- _Tasks_:
**a)** In the Phoenix-RTOS board guide, what are the two sources from which plo can be loaded into RAM?
**b)** Carry on writing the Phoenix-RTOS board guide, starting right after its last numbered step.

- _Study text_:
==*==

Running system on aarch64a53-zynqmp-zcu104#

These instructions describe how to run a Phoenix-RTOS system image for aarch64a53-zynqmp-zcu104 target architecture. The guide assumes that you have already built the system image and build artifacts are in the _boot directory. If you haven’t run the build.sh script yet, run it for aarch64a53-zynqmp-zcu104 target.

See how to build the Phoenix-RTOS system image.

Preparing the board#

The first step of running Phoenix-RTOS is loading plo (Phoenix loader) into RAM. This can be done in two ways - from the SD card or the on-board NOR flash. If you are flashing Phoenix-RTOS for the first time, or the image in NOR flash is corrupt, you can load plo from the SD card. Using plo you can write the system image into NOR flash. After this is done, you can run plo and then Phoenix-RTOS from NOR flash.

Loading plo from SD card#

  1. Ensure the SD card is formatted using MBR scheme and the first partition is using FAT or FAT32 filesystem.

  2. Copy the disk image part_plo.img from the _boot/aarch64a53-zynqmp-zcu104 directory to the FAT partition on the SD card and rename it to BOOT.BIN (case-insensitive).

==*==

- _Data supplied_:
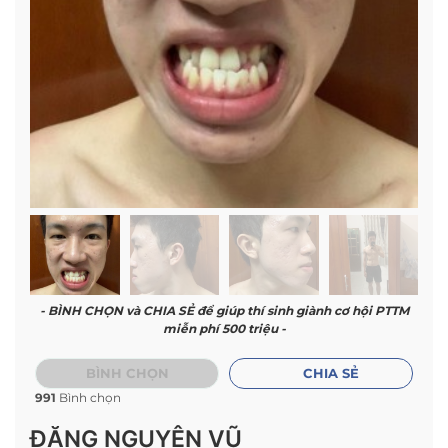
- BÌNH CHỌN và CHIA SẺ để giúp thí sinh giành cơ hội PTTM
miễn phí 500 triệu -
BÌNH CHỌN
CHIA SẺ
991
Bình chọn
ĐẶNG NGUYÊN VŨ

==*==

- _Task-by-task results_:
**a)** The SD card or the on-board NOR flash.

**b)**
  3. Insert the SD card into the board.

  4. Set boot mode to SD card. Set switches in the switch block SW6 as follows:

            ┌───────┐
            │  -->  │
    MODE0  =│1 --[] │=
    MODE1  =│2 []-- │=
    MODE2  =│3 []-- │=
    MODE3  =│4 []-- │=
            │       │
            └───────┘
    

    MODE pins[3:0]: 1110/0xE

    SW6 switch positions [4:1]: OFF,OFF,OFF,ON

Loading plo from NOR flash#

NOTE: If this is the first time you run Phoenix-RTOS on this board, use the SD card method to run plo first!

  1. Set boot mode to QSPI32 flash. Set switches in the switch block SW6 as follows:

            ┌───────┐
            │  -->  │
    MODE0  =│1 --[] │=
    MODE1  =│2 []-- │=
    MODE2  =│3 --[] │=
    MODE3  =│4 --[] │=
            │       │
            └───────┘
    

    MODE pins[3:0]: 0010/0x2

    SW6 switch positions [4:1]: ON,ON,OFF,ON

Loading plo - common steps#

  1. Plug in the dedicated power supply into the board using connector J52. For now leave the SW1 switch in the OFF position to turn off power to the board.

  2. The board contains an FTDI FT4232HL chip that adapts JTAG and UART ports of the SoC into USB. Connect a micro-USB cable from the host PC to connector J164.

  3. Verify that the UART ports of FT4232HL are visible on host PC.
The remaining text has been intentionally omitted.